ARTnews: Materials also mention “more than 50 individuals from various creative fields.” Which other creative fields did you delve into, beyond what might most typically be put on view at the Hammer Museum?
Moshayedi: It’s important that the exhibition take part in the forms of knowledge-production that other fields can offer. I also think there is a productive incongruity that occurs when names like Aubrey Plaza are spoken in the same breath as Pauline Oliveros and Senyawa. Where else but an exhibition can one find sensibilities of the entertainment industry and experimental music sharing the same space? If I were to list out creative fields, I think I would undermine the project as a whole. Sure, names like Ralph Lemon carry the baggage of dance, and Rosemarie Trockel the baggage of art, but we also aspire to a way of thinking about “Lifes” that doesn’t instrumentalize the contributors on the basis of their past works. There were also many people we consulted whose names are not afforded a similar billing but whose contributions are indispensable. I am skeptical of my own use of the number 50 to describe the contents of the exhibition. On the one hand it’s a misrepresentation, on the other it’s a deception. Numbers are often used under false pretense to signify how ambitious something might be. “Lifes” makes no claims about its scale. It’s actually rather humble, modest. But it was important to represent the role that individual performers have within the exhibition, so that is why the number stands out. I would like to think the contributors’ list will continue to grow after the exhibition opens—each time a name is added, the makeup of “Lifes” bends in interesting ways and the museum has to respond accordingly.
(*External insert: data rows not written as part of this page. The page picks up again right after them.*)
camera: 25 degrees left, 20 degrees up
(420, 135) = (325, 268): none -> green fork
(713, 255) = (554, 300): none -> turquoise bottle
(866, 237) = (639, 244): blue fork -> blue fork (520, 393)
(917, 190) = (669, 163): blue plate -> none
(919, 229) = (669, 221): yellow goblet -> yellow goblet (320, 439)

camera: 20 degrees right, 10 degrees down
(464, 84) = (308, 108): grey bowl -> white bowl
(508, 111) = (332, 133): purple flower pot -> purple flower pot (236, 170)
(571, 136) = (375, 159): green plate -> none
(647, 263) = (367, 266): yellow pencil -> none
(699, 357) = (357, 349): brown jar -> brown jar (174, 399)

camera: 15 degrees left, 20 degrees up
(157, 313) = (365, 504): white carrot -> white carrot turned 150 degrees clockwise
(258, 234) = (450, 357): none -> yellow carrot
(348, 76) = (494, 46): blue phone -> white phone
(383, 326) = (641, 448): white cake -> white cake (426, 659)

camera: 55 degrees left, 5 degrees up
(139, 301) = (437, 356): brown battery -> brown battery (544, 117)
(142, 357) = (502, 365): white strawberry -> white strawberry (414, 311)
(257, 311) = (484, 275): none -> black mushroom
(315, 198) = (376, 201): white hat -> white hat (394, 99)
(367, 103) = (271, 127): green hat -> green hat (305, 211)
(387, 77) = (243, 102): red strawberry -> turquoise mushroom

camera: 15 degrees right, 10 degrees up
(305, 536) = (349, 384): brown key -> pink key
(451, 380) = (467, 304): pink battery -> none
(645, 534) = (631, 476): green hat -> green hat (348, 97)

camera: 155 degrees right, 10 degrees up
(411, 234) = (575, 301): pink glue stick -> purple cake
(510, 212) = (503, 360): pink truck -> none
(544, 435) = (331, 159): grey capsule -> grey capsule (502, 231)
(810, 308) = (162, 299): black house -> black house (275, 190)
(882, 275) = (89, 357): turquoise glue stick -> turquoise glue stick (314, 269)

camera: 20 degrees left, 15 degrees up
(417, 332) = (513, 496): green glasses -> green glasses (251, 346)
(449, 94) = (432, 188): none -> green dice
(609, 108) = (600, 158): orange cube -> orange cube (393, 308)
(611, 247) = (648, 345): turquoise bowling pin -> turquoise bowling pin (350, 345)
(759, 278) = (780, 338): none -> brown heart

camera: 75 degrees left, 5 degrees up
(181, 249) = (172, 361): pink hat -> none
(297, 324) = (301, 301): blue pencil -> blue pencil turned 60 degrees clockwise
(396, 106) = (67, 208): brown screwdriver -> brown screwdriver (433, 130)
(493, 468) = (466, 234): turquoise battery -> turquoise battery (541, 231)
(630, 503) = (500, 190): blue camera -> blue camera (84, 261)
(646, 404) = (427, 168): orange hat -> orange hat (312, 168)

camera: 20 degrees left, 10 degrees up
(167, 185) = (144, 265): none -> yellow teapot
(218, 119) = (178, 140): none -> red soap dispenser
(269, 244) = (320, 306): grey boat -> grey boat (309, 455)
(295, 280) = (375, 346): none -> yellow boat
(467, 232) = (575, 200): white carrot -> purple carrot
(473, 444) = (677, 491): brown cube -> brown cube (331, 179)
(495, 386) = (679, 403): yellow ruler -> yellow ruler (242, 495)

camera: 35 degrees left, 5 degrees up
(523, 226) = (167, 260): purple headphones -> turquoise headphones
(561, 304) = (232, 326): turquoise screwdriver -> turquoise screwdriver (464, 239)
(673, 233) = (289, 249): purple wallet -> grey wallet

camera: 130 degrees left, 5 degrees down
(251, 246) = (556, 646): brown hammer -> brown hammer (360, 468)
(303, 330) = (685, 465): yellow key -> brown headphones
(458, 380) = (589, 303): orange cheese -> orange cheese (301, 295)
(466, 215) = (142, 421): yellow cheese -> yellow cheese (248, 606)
ARTnews: It also mentions “the possibilities and pitfalls of interdisciplinary artmaking.” What are examples in your mind of such “possibilities and pitfalls”?
Moshayedi: The possibilities are few and the pitfalls are many. Interdisciplinarity is something of a dirty word that should be used with caution. Institutions and fashion brands equally tout an embrace of interdisciplinary collaboration, but the result is most often a bit cringe. Admittedly, though, I find myself struggling to find an adequate vocabulary to describe the alternative. Which is why “Lifes” became the title. It’s not a word, it’s an error—it’s either missing an apostrophe or it’s spelling mistake. But it also implies pluralities of self, it implies the many ways we inhabit the world—not just professionally as artists, dancers, musicians, composers, curators, or whatever we call ourselves. “Lifes” implies grammatical impossibility. There is a quote by Charles Gaines from 1981 that appears as the publication’s epigraph: “The art work, the total art work, involves many aspects of myself, not just one, and they all want to participate in the work. But when the work is done they all disappear, claiming ignorance of the whole affair, and documenting alibis.” Your question reminded me of this passage because any suspicion I have toward so-called interdisciplinary art-making stems from the apparent self-possession that so many of its proponents claim to possess.
ARTnews: What are three or so emblematic works that represent the range of the kind of creations included?
Moshayedi: The only emblematic works I can single out are those that were commissioned for the publication with the intent that they would fuel the contents of the exhibition. I am grateful for the words that Fahim Amir, Asher Hartman, Rindon Johnson, and Adania Shibli leant because “Lifes” would not have been able to mold itself into the shape it has without them as our guides. They are four writers whose individual output has helped shape my thinking as a curator, and I hope the exhibition plays some small part in acknowledging this.